**Tasks:**
1/ According to the text about Joseph Gérard, on what date was his beatification celebrated in Lesotho?
2/ Continue the text about Joseph Gérard from the point where it stops.

**Reading text:**
French Catholic missionary (1831–1914)

Joseph Gérard, OMI (12 March 1831 – 29 May 1914) was a French Catholic priest and a professed member from the Missionary Oblates of Mary Immaculate; he worked in the missions among the Basotho people in Lesotho and the Free State province of South Africa. His works in the mission are now attributed to a partial degree to a boom in Catholicism in Lesotho, where he was well-known and regarded for his extensive work; he was even working up until a month prior to his own death just before World War I.

His beatification was celebrated in Lesotho on 15 September 1988.

==Life==
Joseph Gérard was born in Bouxières-aux-Chênes on 12 March 1831 as the eldest of five children to Jean Gérard and Ursule Stofflet. He spent his childhood on his farm and had a religious upbringing. He made his First Communion on 2 February 1842 and received his Confirmation on 24 March 1844.

**Provided records:**
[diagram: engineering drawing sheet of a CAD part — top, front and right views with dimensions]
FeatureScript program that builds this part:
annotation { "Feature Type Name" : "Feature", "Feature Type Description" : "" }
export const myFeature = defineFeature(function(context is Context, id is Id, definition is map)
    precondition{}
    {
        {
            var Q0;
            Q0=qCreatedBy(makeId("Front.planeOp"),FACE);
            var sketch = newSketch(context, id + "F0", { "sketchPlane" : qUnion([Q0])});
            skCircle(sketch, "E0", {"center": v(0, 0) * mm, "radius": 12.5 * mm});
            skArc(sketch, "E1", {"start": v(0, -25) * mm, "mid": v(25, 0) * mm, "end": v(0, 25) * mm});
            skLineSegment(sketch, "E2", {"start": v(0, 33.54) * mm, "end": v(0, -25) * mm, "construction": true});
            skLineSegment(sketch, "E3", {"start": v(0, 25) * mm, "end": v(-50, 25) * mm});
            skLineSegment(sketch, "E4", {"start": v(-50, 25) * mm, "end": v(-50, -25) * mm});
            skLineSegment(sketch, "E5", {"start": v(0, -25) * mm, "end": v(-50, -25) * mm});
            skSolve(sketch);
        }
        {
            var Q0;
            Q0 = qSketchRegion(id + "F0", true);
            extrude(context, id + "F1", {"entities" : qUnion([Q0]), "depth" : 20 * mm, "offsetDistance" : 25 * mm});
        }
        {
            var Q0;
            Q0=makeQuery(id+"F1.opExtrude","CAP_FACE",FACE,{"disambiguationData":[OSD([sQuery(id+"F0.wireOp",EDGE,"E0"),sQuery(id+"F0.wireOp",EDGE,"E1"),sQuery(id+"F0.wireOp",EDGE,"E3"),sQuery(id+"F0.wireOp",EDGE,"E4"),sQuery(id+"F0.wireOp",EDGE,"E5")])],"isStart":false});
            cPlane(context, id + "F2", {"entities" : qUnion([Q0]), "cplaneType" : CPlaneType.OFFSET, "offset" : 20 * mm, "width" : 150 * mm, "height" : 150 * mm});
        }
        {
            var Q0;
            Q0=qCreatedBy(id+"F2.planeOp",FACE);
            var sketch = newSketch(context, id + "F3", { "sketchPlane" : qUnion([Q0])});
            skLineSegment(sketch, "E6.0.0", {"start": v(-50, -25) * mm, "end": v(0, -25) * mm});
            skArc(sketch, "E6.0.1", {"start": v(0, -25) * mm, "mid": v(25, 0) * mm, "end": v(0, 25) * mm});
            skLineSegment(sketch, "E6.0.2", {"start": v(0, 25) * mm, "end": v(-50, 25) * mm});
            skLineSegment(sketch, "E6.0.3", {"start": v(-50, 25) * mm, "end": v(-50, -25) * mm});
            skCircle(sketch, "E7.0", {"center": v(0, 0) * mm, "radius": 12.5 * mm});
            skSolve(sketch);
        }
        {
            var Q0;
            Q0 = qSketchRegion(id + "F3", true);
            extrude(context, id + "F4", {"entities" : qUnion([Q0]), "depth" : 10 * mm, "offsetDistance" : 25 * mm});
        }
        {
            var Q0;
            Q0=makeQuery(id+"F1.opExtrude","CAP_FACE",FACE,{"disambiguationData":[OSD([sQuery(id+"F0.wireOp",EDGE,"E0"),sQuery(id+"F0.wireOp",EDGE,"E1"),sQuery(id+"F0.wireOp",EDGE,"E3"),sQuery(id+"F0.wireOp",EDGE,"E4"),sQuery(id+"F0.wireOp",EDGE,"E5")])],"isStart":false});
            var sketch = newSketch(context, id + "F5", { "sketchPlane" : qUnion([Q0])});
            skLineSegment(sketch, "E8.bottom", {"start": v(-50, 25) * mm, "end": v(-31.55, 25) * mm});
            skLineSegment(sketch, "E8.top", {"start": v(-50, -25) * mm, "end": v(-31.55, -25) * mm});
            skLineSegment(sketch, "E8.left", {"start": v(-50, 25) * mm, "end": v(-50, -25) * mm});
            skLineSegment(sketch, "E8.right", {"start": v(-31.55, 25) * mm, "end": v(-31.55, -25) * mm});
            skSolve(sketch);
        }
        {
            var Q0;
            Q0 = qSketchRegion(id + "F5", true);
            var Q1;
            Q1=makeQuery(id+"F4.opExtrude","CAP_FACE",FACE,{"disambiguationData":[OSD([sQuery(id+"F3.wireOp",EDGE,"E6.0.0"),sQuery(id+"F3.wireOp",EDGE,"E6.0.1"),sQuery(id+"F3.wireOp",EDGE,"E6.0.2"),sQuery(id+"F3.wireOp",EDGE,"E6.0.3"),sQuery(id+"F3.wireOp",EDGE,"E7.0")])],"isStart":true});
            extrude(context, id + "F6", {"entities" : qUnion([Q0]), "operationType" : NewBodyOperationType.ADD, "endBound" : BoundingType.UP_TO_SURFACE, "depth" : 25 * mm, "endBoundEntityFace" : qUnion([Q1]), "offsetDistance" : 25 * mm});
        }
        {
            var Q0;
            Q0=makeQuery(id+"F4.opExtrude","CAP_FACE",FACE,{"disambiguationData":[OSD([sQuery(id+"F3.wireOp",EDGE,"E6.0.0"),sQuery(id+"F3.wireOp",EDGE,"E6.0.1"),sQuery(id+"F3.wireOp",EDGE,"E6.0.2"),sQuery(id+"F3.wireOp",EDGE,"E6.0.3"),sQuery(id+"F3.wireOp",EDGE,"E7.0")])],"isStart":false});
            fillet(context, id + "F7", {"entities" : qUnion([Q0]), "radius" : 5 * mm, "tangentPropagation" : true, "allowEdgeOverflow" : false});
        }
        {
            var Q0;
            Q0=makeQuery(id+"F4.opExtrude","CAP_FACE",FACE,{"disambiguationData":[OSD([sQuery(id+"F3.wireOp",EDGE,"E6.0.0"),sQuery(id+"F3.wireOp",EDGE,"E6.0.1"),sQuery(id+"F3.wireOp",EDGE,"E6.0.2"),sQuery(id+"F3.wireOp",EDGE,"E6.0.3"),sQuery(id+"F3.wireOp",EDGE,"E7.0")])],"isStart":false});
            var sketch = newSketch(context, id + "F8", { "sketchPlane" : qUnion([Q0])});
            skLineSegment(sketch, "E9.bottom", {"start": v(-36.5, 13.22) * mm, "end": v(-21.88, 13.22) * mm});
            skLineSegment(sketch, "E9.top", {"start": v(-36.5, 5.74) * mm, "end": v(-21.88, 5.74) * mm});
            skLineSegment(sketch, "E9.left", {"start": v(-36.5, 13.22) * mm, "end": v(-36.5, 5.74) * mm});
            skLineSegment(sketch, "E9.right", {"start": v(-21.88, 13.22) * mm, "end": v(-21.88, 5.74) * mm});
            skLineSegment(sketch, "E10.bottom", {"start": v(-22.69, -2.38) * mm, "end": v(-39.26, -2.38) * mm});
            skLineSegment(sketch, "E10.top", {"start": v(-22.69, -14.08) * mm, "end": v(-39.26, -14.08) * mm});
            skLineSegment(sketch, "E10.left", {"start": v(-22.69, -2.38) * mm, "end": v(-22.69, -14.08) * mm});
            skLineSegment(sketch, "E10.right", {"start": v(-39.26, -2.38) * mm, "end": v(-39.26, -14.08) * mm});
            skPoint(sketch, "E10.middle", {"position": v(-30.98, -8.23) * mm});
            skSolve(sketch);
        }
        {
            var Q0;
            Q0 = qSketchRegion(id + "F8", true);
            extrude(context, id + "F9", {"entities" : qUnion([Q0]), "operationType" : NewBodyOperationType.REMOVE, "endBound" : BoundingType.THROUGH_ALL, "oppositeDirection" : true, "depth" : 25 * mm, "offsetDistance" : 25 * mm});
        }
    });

**Numbered answers:**
1/ 15 September 1988

2/
He received his religious education from the Missionary Oblates of Mary Immaculate and he later joined their order on 9 May 1851 when he commenced his period of the novitiate. He studied in the minor seminary of Pont-à-Mousson from October 1844 before moving to Nancy for his theological studies. He was there from October 1849 until later pursuing it in Marseille from mid-1852; he then completed them while in South Africa. He was not a gifted academic but rather was quick and adept at learning languages which would help him in learning the Zulu and Sesotho languages that he used for his active work in the missions. Gérard moved to South Africa in 1853 and never returned to his native France. He made his perpetual vows on 10 May 1852.

The order's founder Eugène de Mazenod elevated him to the diaconate and on 3 April 1853 assigned him to Natal in South Africa in 1853; he set off not long after on 10 May after bidding farewell to his family the previous day. He arrived in Natal on 21 January 1854. Gérard was ordained to the priesthood at Pietermaritzburg on 19 February 1854 and received ordination from Bishop Allard. He began his work among the Zulus in the Natal vicariate but met with little progress there.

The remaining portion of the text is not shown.